▶ SELECTED TEXT:
━━━━━━━━

# Redeeming the time



## Jerusalem Blade (Jul 10, 2009)

I was going to answer the new thread continuing the attack on the exclusive use of the AV in public worship as unconfessional, but it vanished (by admin / mod fiat, I assume), which is a good thing, as such an assertion is harmful and divisive, not to mention false, using an inappropriate definition of “vulgar language” in an attempt to disqualify the AV from that category.

Can folks really be so hostile to the Authorized Version that they would seek to marginalize those who primarily use _it_ in public worship and cast them without the pale of Presbyterian / Reformed orthodoxy?

Listen, if you prefer the modern-language Bibles for your ministry, well and good, but don’t lay a law down which outlaws my early-modern English Bible* in the Reformed community! That would be as divisive as the hardline KJO declaring all modern CT-based Bibles as per-versions (which view I oppose as both untrue and ungodly). Don’t turn into the flip side of the Ruckman-Riplinger coin! Is it your purpose to divide the Presbyterian and Reformed communions? It may be a good way to vent your spleens (from past bad experiences?), but it is both unwise and uncharitable.

I have learned some good lessons regarding AV – CT relations here at PB, interacting with godly CT and MT users, and seeing the need for – not compromise regarding my position – but living in harmony, peace, respect, and affectionate friendship with those holding different views.

If we folks really take the injunction “redeeming the time” (ESV: “making the best use of” it) seriously, then we would do well focusing our text-critical prowess and wisdom on such as Bart Ehrman, who is not only influencing the general culture powerfully against our Bibles – all of them! – but his teachings will impact our children and our unbelieving friends if not countered with sound arguments and understanding. Ehrman is tutoring a generation of disciples to attack the Christian faith, and here we are wasting precious time and energy in this internecine warfare, and I speak to both camps, mine included! The Admins here ought to do in this area what they did with the Credo – Paedo camps, as it seems to have solved the perennial warfare between them.

Have we withal to deal with Ehrman, and if not, why not, seeing as that is where the wall is being breached while we play futile war games within the camp.

* “The English language is divided into three periods. Old English, (700 to 1100 AD); Middle English, (1100 to 1500 AD); and Modern English (1500 to the present). [Marjorie Anderson and Blanche C. Williams, _Old English Handbook_ (New York: Houghton Mifflin Company, 1935), 6-7.]” Cited in Thomas Holland’s, _Crowned With Glory_, p. 210

Post too late to get into the closed thread at: PB blog.


----------



## TimV (Jul 10, 2009)

> Can folks really be so hostile to the Authorized Version that they would seek to marginalize those who primarily use it in public worship and cast them without the pale of Presbyterian / Reformed orthodoxy?

━━━━━━━━

▶ LIST OF TASKS:
1) Answer these questions using the forum thread on the Authorized Version:
(a) What happened to the new thread that Jerusalem Blade meant to answer?
(b) According to the footnote, what years does Middle English cover?
(c) Whom does the post name as the person its readers should turn their text-critical skill against?
2) Please rewrite the paragraph of the forum thread on the Authorized Version that begins "If we folks really take the injunction" as a short bulleted list, keeping its main points.
3) Write the next part of the forum thread on the Authorized Version, continuing from its last line.

▶ INFORMATION PROVIDED:
━━━━━━━━

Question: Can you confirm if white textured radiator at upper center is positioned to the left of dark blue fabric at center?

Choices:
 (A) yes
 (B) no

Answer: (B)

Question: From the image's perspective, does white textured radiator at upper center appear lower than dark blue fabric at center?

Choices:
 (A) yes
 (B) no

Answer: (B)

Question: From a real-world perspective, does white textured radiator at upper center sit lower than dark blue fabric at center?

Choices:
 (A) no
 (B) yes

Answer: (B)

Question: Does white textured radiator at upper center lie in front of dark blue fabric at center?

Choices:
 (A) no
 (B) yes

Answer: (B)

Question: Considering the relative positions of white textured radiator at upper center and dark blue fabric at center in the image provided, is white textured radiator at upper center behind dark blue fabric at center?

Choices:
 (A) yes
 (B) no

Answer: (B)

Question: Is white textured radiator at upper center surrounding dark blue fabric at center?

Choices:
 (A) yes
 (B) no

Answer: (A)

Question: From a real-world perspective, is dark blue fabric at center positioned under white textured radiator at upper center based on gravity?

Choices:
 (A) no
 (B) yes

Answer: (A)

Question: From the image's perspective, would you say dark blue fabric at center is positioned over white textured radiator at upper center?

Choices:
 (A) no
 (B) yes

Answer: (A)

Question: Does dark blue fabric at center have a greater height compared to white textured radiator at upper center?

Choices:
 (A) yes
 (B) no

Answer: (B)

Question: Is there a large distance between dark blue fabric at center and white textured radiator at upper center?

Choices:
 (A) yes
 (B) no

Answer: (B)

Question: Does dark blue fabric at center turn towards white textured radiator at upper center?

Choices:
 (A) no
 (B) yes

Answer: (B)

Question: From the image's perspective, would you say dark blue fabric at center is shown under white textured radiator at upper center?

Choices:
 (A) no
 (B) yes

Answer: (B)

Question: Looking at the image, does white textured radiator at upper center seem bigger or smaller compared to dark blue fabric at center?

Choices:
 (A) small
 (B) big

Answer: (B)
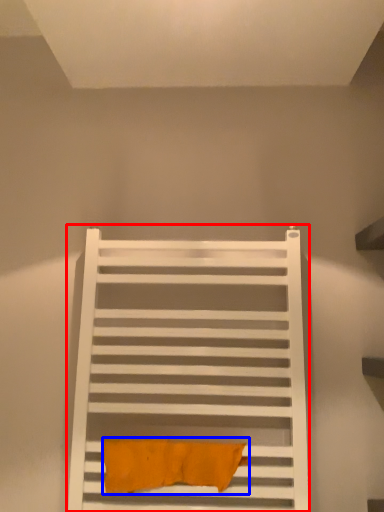
Question: Which of the following is the farthest to the observer, furniture (highlighted by a red box) or bath towel (highlighted by a blue box)?

Choices:
 (A) furniture
 (B) bath towel

Answer: (B)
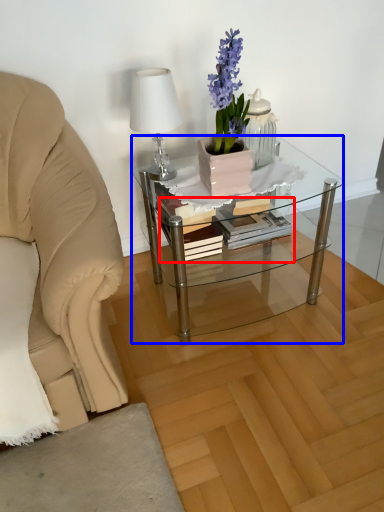
Question: Which object appears closest to the camera in this image, book (highlighted by a red box) or coffee table (highlighted by a blue box)?

Choices:
 (A) book
 (B) coffee table

Answer: (B)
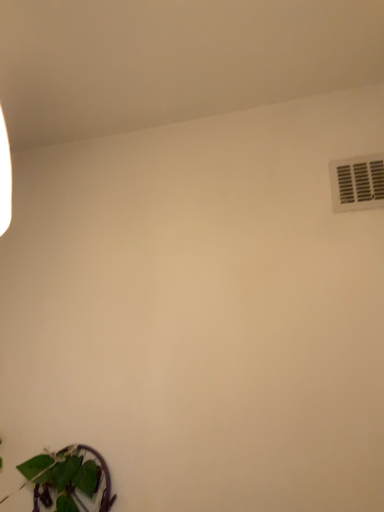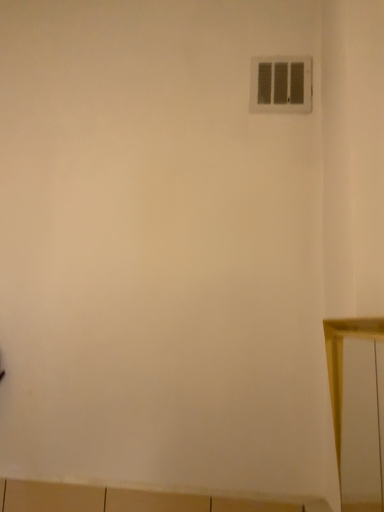
Question: How did the camera likely rotate when shooting the video?

Choices:
 (A) rotated downward
 (B) rotated upward

Answer: (A)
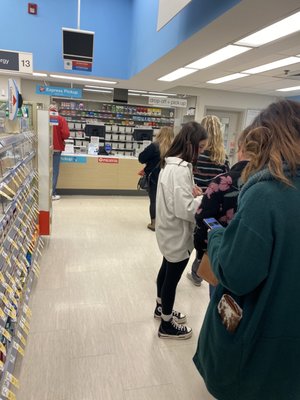
You are a GUI agent. You are given a task and a screenshot of the screen. Output one action in this format:
    pyautogui.click(x=<x>, y=<y>)
    Task: Click on the wall above counter
    
    Given the screenshot: What is the action you would take?
    pyautogui.click(x=105, y=63)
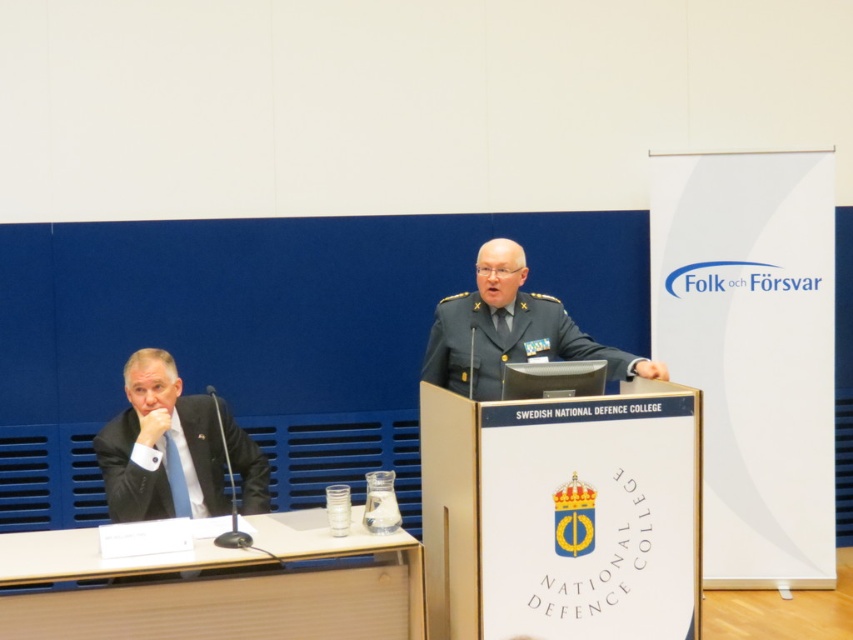
What are the coordinates of `light brown wood table at lower left` in the screenshot? It's located at (248, 595).

This screenshot has height=640, width=853. What do you see at coordinates (248, 595) in the screenshot?
I see `light brown wood table at lower left` at bounding box center [248, 595].

This screenshot has width=853, height=640. In order to click on light brown wood table at lower left in this screenshot , I will do `click(248, 595)`.

Between light brown wood table at lower left and uniformed military officer at center, which one is positioned higher?

uniformed military officer at center is above.

This screenshot has width=853, height=640. I want to click on light brown wood table at lower left, so click(248, 595).

Does black suit at left appear over uniformed military officer at center?

No.

Between black suit at left and uniformed military officer at center, which one appears on the left side from the viewer's perspective?

black suit at left

Which is behind, point (260, 509) or point (450, 324)?

Positioned behind is point (450, 324).

The height and width of the screenshot is (640, 853). I want to click on black suit at left, so click(172, 449).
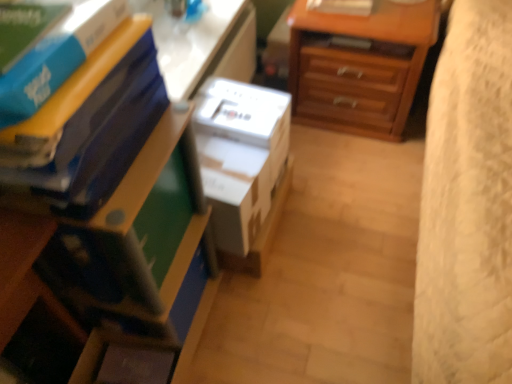
Identify the location of free point above white plastic table at upper center (from a real-world perspective). This screenshot has height=384, width=512. (181, 41).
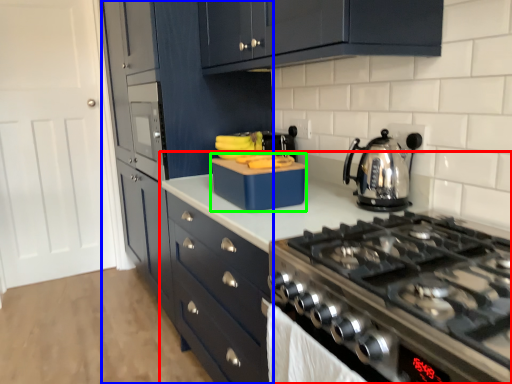
Question: Estimate the real-world distances between objects in this image. Which object is closer to countertop (highlighted by a red box), cabinetry (highlighted by a blue box) or kitchen appliance (highlighted by a green box)?

Choices:
 (A) cabinetry
 (B) kitchen appliance

Answer: (B)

━━━━━━━━

▶ TASK RESULTS:
1)
(a) It vanished, which the poster assumes was done by an admin or moderator.
(b) 1100 to 1500 AD.
(c) Bart Ehrman.

2)
- Taking "redeeming the time" (ESV: "making the best use of" it) seriously means aiming text-critical skill and wisdom at Bart Ehrman.
- Ehrman is turning the general culture against all our Bibles, and his teachings will affect our children and unbelieving friends unless they are answered with sound arguments and understanding.
- He is training a generation of followers to attack the Christian faith, while both camps, the poster's own included, waste time and energy fighting each other.
- The Admins should handle this issue as they handled the Credo and Paedo camps, which seems to have ended the ongoing fighting between them.

3)
I didn't see anyone trying to marginalize people who use use of the KJV in public primarily. Pastor Ferrell who started the thread uses that version mostly, as he's said several times here, and when it come to questions dealing with the WCF he's the first person I go to.

I did hear people caution that much of the KJV is a foreign language to many people. And I personally gave my view that WCF 1.8 doesn't restrict non vulgar translations from being used in public. The concern seems that the Bible be available to the general population, and it is, in the form of modern versions. The Divines seem to me to have left the particular version used from the pulpit up to the Pastor.



> Listen, if you prefer the modern-language Bibles for your ministry, well and good, but don’t lay a law down which outlaws my early-modern English Bible* in the Reformed community!



On this board, and in churches, the only law I've every seen laid down come from the KJV onlies. Quoting verses like



> Rev 22:18 For I testify unto every man that heareth the words of the prophecy of this book, If any man shall add unto these things, God shall add unto him the plagues that are written in this book:
> Rev 22:19 And if any man shall take away from the words of the book of this prophecy, God shall take away his part out of the book of life, and out of the holy city, and from the things which are written in this book.



and claiming that these verses are talking about the ESV, NIV, ASV etc....


----------



## kvanlaan (Jul 10, 2009)

Philip Johnson has a great sermon on this (but I can't for the life of me remember the name of it). One part I recall talked about peoples' language now and how it is sprinkled with profanity. He mentioned that not even the evening news used this sort of terminology, so why should we conform our bibles to "the language of the people"? It was much better balanced than that, but that part is all I can remember.


----------



## Pergamum (Jul 10, 2009)

Why would other minor topics not be off-limits or wastes of time, but this one would be? This seems like a worthy topic to discuss and I can't see how it would be harmful or divisive just because people have differing views.


----------



## Grillsy (Jul 10, 2009)

It would be very difficult for us to defend the historicity and reliability of the Bible against someone like Ehrman if we believed the Textus Receptus was the only way to go.


----------



## Jerusalem Blade (Jul 11, 2009)

Perg,

If one were to say that a certain Bible version (be it CT, AV, or MT) is illegitimate (as one could rightly do with the JW's New World Translation), and those who use solely it for public worship go against the Confession, and vigorously prosecute that view without relenting (despite sound objections), then you have a rend in the fabric of the Presbyterian and Reformed community, much like those in the old Credo-Paedo conflicts, where one side (and both sides did it) says the other is neither Reformed nor Biblical — and this is destructive without redeeming qualities. I'm not talking about calm discussion of the topic (which has been done), but relentless prosecution of a view on it.

------

Willie,

Who do you think does the best job refuting him? (Please cite works or debates — I am most interested in this.) Do you think White did? Wallace? How about Ehrman's responses to them? I am in the process of examining these very things. I hold that the TR is the very best position from which "to defend the historicity and reliability of the Bible" against _any_ detractors. The proof will be in the pudding, won't it?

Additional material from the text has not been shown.